Let $B_P,B_Q\text{and}{B}_R$ be the magnetic fields produced by the three infinite long wires P, Q and R, respectively. These wires are placed symmetrically inside an equilateral triangular loop as shown in the figure.

Current in 3 wires is as shown in figure below. If ${\int }_A^B{\overrightarrow{B}}_P.d\overrightarrow{l}=4{\mu }_0\text{and}{\int }_c^A{\overrightarrow{B}}_Q.d\overrightarrow{l}=-15{\mu }_0,$ considering SI units, the value of I is

• A. Information insufficient
• B. 15 A
• C. 5 A
• D. 13 A

Answer 1

The correct option is D 13 A

Given,
${\int }_A^B{\overrightarrow{B}}_P.d\overrightarrow{l}=4{\mu }_0$,

${\int }_C^A{\overrightarrow{B}}_Q.d\overrightarrow{l}=-15{\mu }_0$,

${\int }_B^C{\overrightarrow{B}}_P.d\overrightarrow{l}$ should be one third of

$|{\int }_C^A{\overrightarrow{B}}_Q.d\overrightarrow{l}|$ due to symmetry and current in Q is three times current in P

So,

$\Rightarrow {\int }_B^C{\overrightarrow{B}}_P.d\overrightarrow{l}=5{\mu }_0$

(+ve because direction of field by wire P and direction of circulation on loop are in same sense, both clockwise)

Similarly by symmetry (AB and AC are symmetric with respect to wire P)

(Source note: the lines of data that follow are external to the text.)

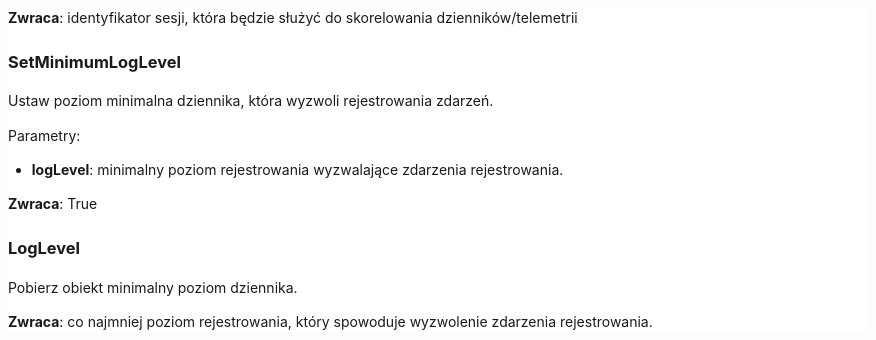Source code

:   
**Zwraca**: identyfikator sesji, która będzie służyć do skorelowania dzienników/telemetrii
  
### <a name="setminimumloglevel"></a>SetMinimumLogLevel
Ustaw poziom minimalna dziennika, która wyzwoli rejestrowania zdarzeń.

Parametry:  
* **logLevel**: minimalny poziom rejestrowania wyzwalające zdarzenia rejestrowania. 



  
**Zwraca**: True
  
### <a name="loglevel"></a>LogLevel
Pobierz obiekt minimalny poziom dziennika.

  
**Zwraca**: co najmniej poziom rejestrowania, który spowoduje wyzwolenie zdarzenia rejestrowania.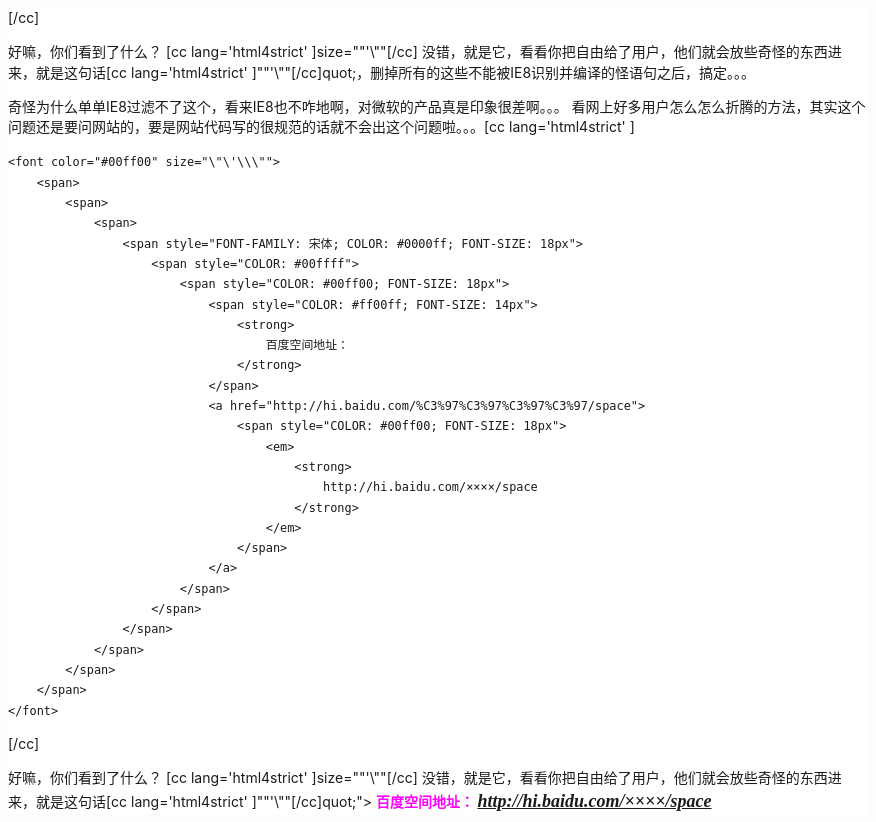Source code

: [/cc]

好嘛，你们看到了什么？
[cc lang='html4strict' ]size="\"\'\\\""[/cc]
没错，就是它，看看你把自由给了用户，他们就会放些奇怪的东西进来，就是这句话[cc lang='html4strict' ]"\"\'\\\""[/cc]quot;，删掉所有的这些不能被IE8识别并编译的怪语句之后，搞定。。。

奇怪为什么单单IE8过滤不了这个，看来IE8也不咋地啊，对微软的产品真是印象很差啊。。。
看网上好多用户怎么怎么折腾的方法，其实这个问题还是要问网站的，要是网站代码写的很规范的话就不会出这个问题啦。。。\[cc lang='html4strict' ]

	<font color="#00ff00" size="\"\'\\\"">
		<span>
			<span>
				<span>
					<span style="FONT-FAMILY: 宋体; COLOR: #0000ff; FONT-SIZE: 18px">
						<span style="COLOR: #00ffff">
							<span style="COLOR: #00ff00; FONT-SIZE: 18px">
								<span style="COLOR: #ff00ff; FONT-SIZE: 14px">
									<strong>
										百度空间地址：
									</strong>
								</span>
								<a href="http://hi.baidu.com/%C3%97%C3%97%C3%97%C3%97/space">
									<span style="COLOR: #00ff00; FONT-SIZE: 18px">
										<em>
											<strong>
												http://hi.baidu.com/××××/space
											</strong>
										</em>
									</span>
								</a>
							</span>
						</span>
					</span>
				</span>
			</span>
		</span>
	</font>

[/cc]

好嘛，你们看到了什么？
[cc lang='html4strict' ]size="\"\'\\\""[/cc]
没错，就是它，看看你把自由给了用户，他们就会放些奇怪的东西进来，就是这句话[cc lang='html4strict' ]"\"\'\\\""[/cc]quot;">
		<span>
			<span>
				<span>
					<span style="FONT-FAMILY: 宋体; COLOR: #0000ff; FONT-SIZE: 18px">
						<span style="COLOR: #00ffff">
							<span style="COLOR: #00ff00; FONT-SIZE: 18px">
								<span style="COLOR: #ff00ff; FONT-SIZE: 14px">
									<strong>
										百度空间地址：
									</strong>
								</span>
								<a href="http://hi.baidu.com/%C3%97%C3%97%C3%97%C3%97/space">
									<span style="COLOR: #00ff00; FONT-SIZE: 18px">
										<em>
											<strong>
												http://hi.baidu.com/××××/space
											</strong>
										</em>
									</span>
								</a>
							</span>
						</span>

$\Rightarrow {\int }_C^A{\overrightarrow{B}}_P.d\overrightarrow{l}={\int }_A^B{\overrightarrow{B}}_P.d\overrightarrow{l}=4{\mu }_0$

From, Ampere's law along the full loop
ABC,

$\oint {\overrightarrow{B}}_P.d\overrightarrow{l}={\mu }_0{i}_{en}$

So,
$\Rightarrow {\int }_A^B{\overrightarrow{B}}_P.d\overrightarrow{l}+{\int }_B^C{\overrightarrow{B}}_P.d\overrightarrow{l}+{\int }_C^A{\overrightarrow{B}}_P.d\overrightarrow{l}={\mu }_{0}i$

$\Rightarrow 4{\mu }_0+5{\mu }_0+4{\mu }_0={\mu }_{0}i$

(Substituting from the above equations)
$i=13A$

Hence, answer is (C).